IGA has the largest diversity of intra-brand competition offering supermarket options for consumers influenced by price, convenience, locality and quality.  IGA's divergent brands may have made it difficult to associate directly with a key brand position.  In the past their focus has been variances of being a convenient, local, community-connected retailer.  Recent advertising is broadening IGA's market position as a store that stocks a consumer's favourite brands.

While ALDI and CostCo sit alone, they have introduced significant competition, particularly on price.  ALDI has introduced competition through a large rollout of retail stores that directly compete on a day-to-day basis with the two supermarket majors.  CostCo has a small number of stores that compete predominantly through preservable grocery items and large volume fresh produce targeting large families, businesses and community organisations. (30)

But despite the diversity of product offering, the key driver remains price.

Table 4 | Survey among store's own shoppers in the ACT, 2009

Source:  Martin, J. 2009.  "Review of ACT supermarket competition policy".  Martin Stone Pty Ltd.


Figure 3 | Average household share of food toward household goods and services expenditure (%)

Source:  Australian Bureau of Statistics, Household expenditure Survey, Summary of Results, 2009-10, catalogue no 6530.0.


ABS data provided in Figure 4 shows that since the mid-1980s the average household spent just under 20 per cent of their household income on food alone.  But that has now declined to just over 16 per cent with a clear and progressive trend during the intermittent years.

However, that decline is disproportionately felt.  As Figure 4 demonstrates, ABS data also shows food and non-alcoholic beverages are the second highest sources of expenditure for the average weekly household.  Combined, food, alcoholic and non-alcoholic beverages are the largest single source of average weekly household expenditure, and exceeds housing costs.

Figure 4 | Average weekly household expenditure on goods and services

Source:  Australian Bureau of Statistics, Household expenditure Survey, Summary of Results, 2009-10, catalogue no 6530.0.

> [Data segment]:

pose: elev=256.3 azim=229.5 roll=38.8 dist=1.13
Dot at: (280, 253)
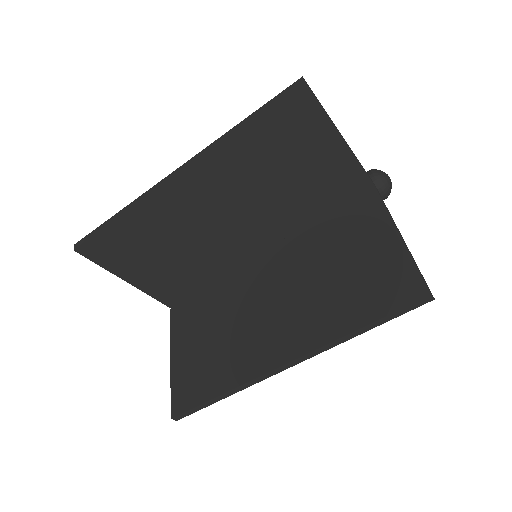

> [Directions]:
(1) Extract the part of the supermarket competition text from "While ALDI and" to "Stone Pty Ltd.".
(2) Translate this sentence from the supermarket competition text into Spanish: "But despite the diversity of product offering, the key driver remains price."
The lines after the supermarket competition text are separate material unrelated to it.

> [Outputs]:
(1)
While ALDI and CostCo sit alone, they have introduced significant competition, particularly on price.  ALDI has introduced competition through a large rollout of retail stores that directly compete on a day-to-day basis with the two supermarket majors.  CostCo has a small number of stores that compete predominantly through preservable grocery items and large volume fresh produce targeting large families, businesses and community organisations. (30)

But despite the diversity of product offering, the key driver remains price.

Table 4 | Survey among store's own shoppers in the ACT, 2009

Source:  Martin, J. 2009.  "Review of ACT supermarket competition policy".  Martin Stone Pty Ltd.

(2) Pero, a pesar de la diversidad de la oferta de productos, el factor clave sigue siendo el precio.